We are one week from 2015 and as each year is probably one of your purposes will be to lose weight. The bad thing is that just that goal is the least we fulfill and not precisely because of lack of will, but because we may not have a guide. It's like wanting to build a house without first drawing a plan. "You have to know what you want," says Brand sea, author of The Small Change Diet.
What is the solution? Make mini-solutions, that is, specific and specific adjustments. Here are 15 suggestions.
The idea is that you adopt some to the voice of 'yam' and integrate others more as you make yours the first ones, this is that they do not cost you work, but they are as natural as breathing (ok, not so much, but you understand the point, right?). "You will be able to lower up to seven kilos in six months if you apply two or more of these tips in your day to day," says Brand sea.
Try it, you have nothing to lose! (More than a few extra pounds). And if among your purposes is also reading, we recommend a book to better understand your body: Eat to live, by Dr. Joel Fuhrman.
1. EAT AN EXTRA PORTION OF VEGETABLES BY DAY
Just one.
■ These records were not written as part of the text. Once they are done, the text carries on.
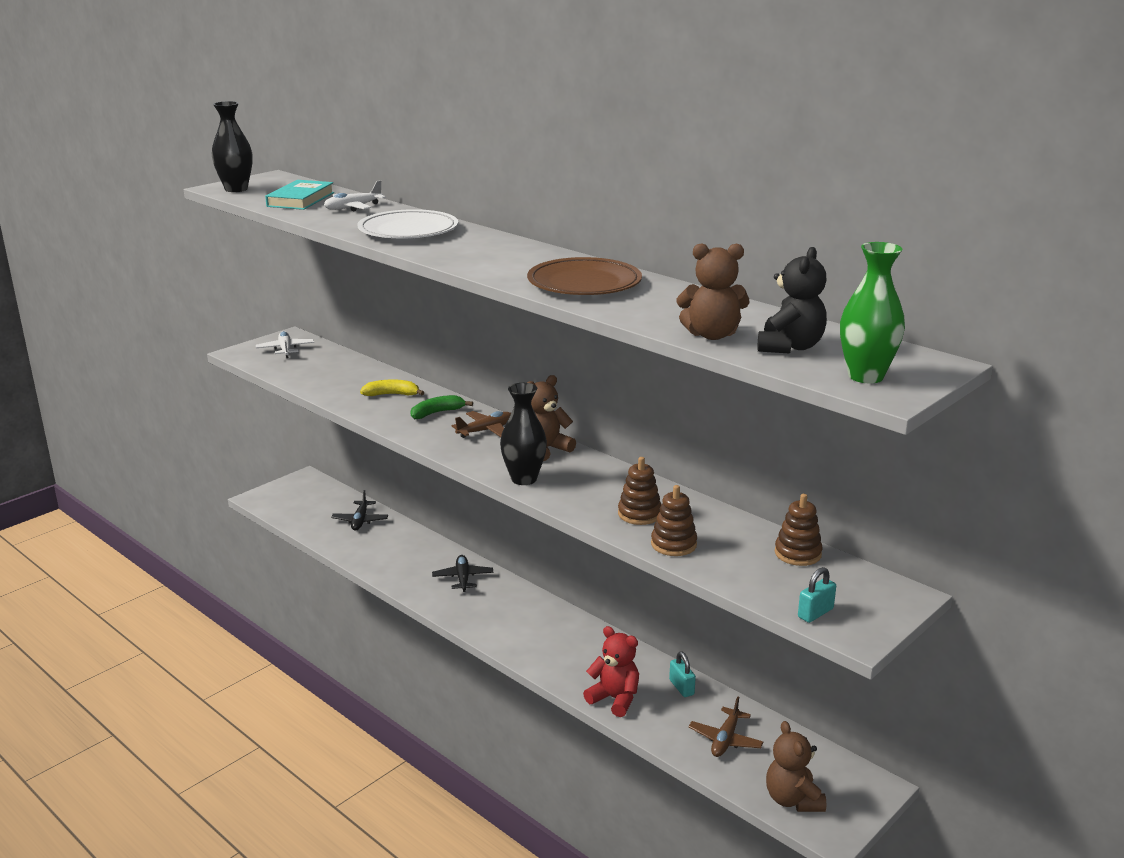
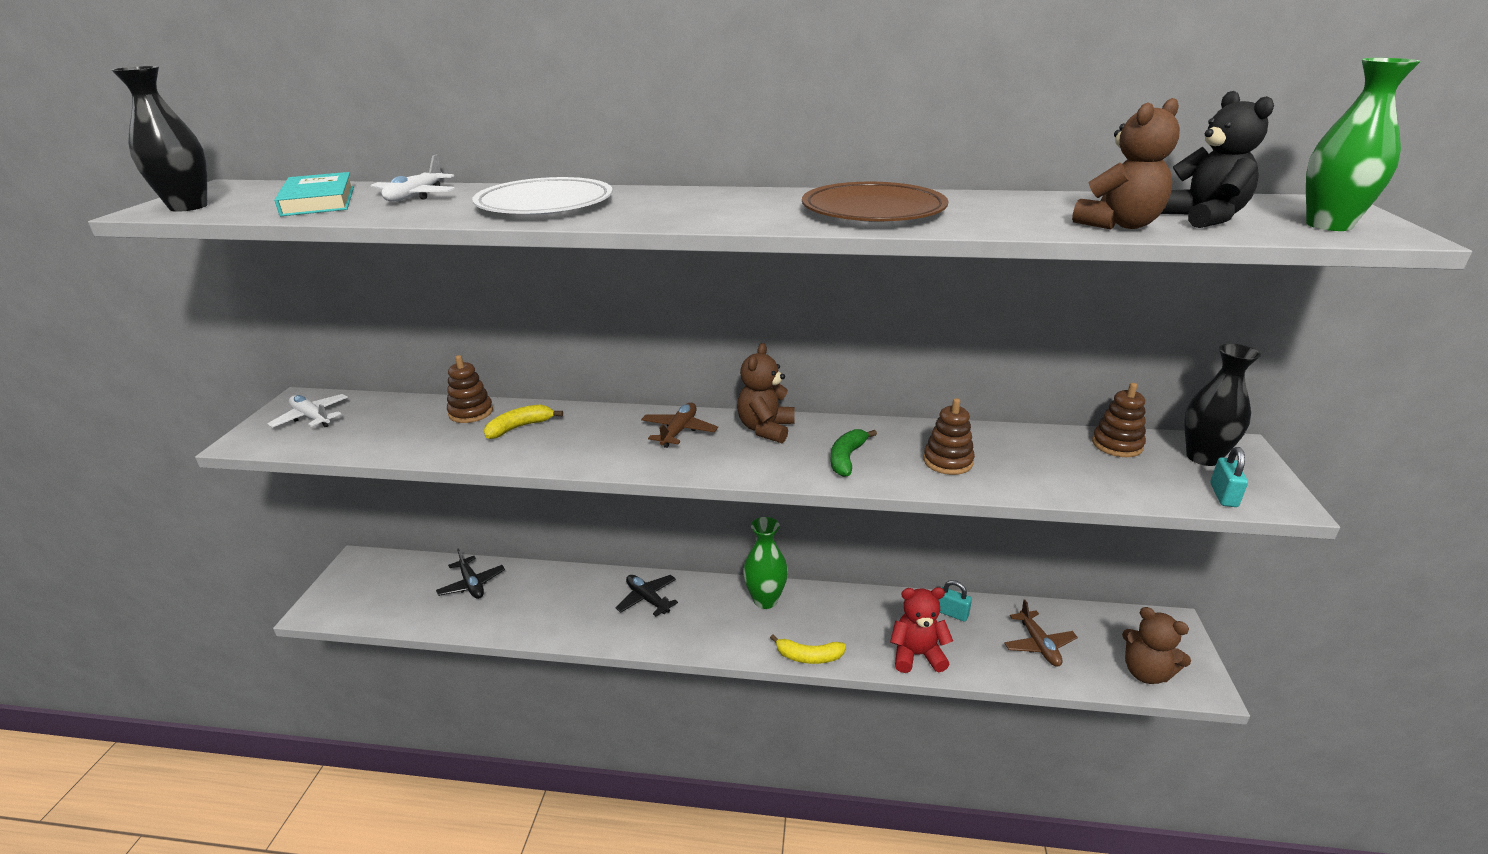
camera: 35 degrees left, 5 degrees up
green banana [410,395,473,419] -> green banana moved to [830,429,877,477]
black vase [500,383,547,485] -> black vase moved to [1184,344,1261,466]
brown stacking toy [651,485,697,556] -> brown stacking toy moved to [447,355,493,423]
none -> green vase [743,517,788,609]
none -> yellow banana [770,635,846,664]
It is not so difficult! The benefits: "Research has shown that by including more vegetables - or fruits - in the diet, they stop consuming other foods with more calories," says Elisabete Polity, director of nutrition at the Duke Diet & Fitness Center in Durham, North Carolina . Change a cup of pasta to a broccoli and you'll save 128 calories, plus get a good dose of fiber, antioxidants and iron.
2. MAKE 30 MINUTES OF WEIGHTS FOR EVERY 30 MINUTES OF CARDIO
Most women concentrate on doing cardio to burn more calories, which is not bad ... but in the long run, it is best to include weights in training. "Resistance exercises, in the long run, help speed up metabolism even more than cardio," says Wayne Westcott, fitness researcher at Quincy College in Quincy, Mass. Your new routine: 50% cardio - 50% weights (and not the 90-10 you've probably been doing).
3. INSTITUTIONALIZES THE 'FRIDAY OF FISH'
Just replacing meat with fish once a week will notice a change in your body. "Gram for gram, seafood has fewer calories than meat and chicken," says Polity. One hundred and fifty grams of chicken breast provide about 230 calories, while a similar portion of tilapia has only 180, and shrimp, 140! If we do, it's about 9,000 calories less per year ... not to mention the benefits of Omega 3 fatty acids linked to heart and brain health.
4. JUMP THE ROPE 5 MINUTES WHEN YOU CAN NOT MAKE YOUR WORK-OUT COMPLETE
"It's what I recommend to my clients when they tell me they do not have time to exercise," says celebrity trainer Simone de la Rue (among her followers are Anne Hathaway and Sandra Bullock). You can do it anywhere, anytime, even if you do not have a rope! At worst. The routine is simple: jump 60 seconds and rest 30 until you reach the five minutes. If you do it once a week, we talk about 268 calories burned a month, enough to drop almost two kilos a year.
5. TAKE ALCOHOL MAXIMUM THREE DAYS A WEEK
"Alcohol is a great detractor of the figure of some young people," warns Polity. "I've seen girls gain in weight just by taking a couple of drinks a day." What Brand sea suggests is to accept it only three days a week; Maybe Thursday, Friday and Saturday. Believe it or not, a glass of wine has an average of 250 calories (the cocktails have more mulches). In summary, four nights free of 'hot drinks' equals 1,000 calories less a week or almost seven kilos a year.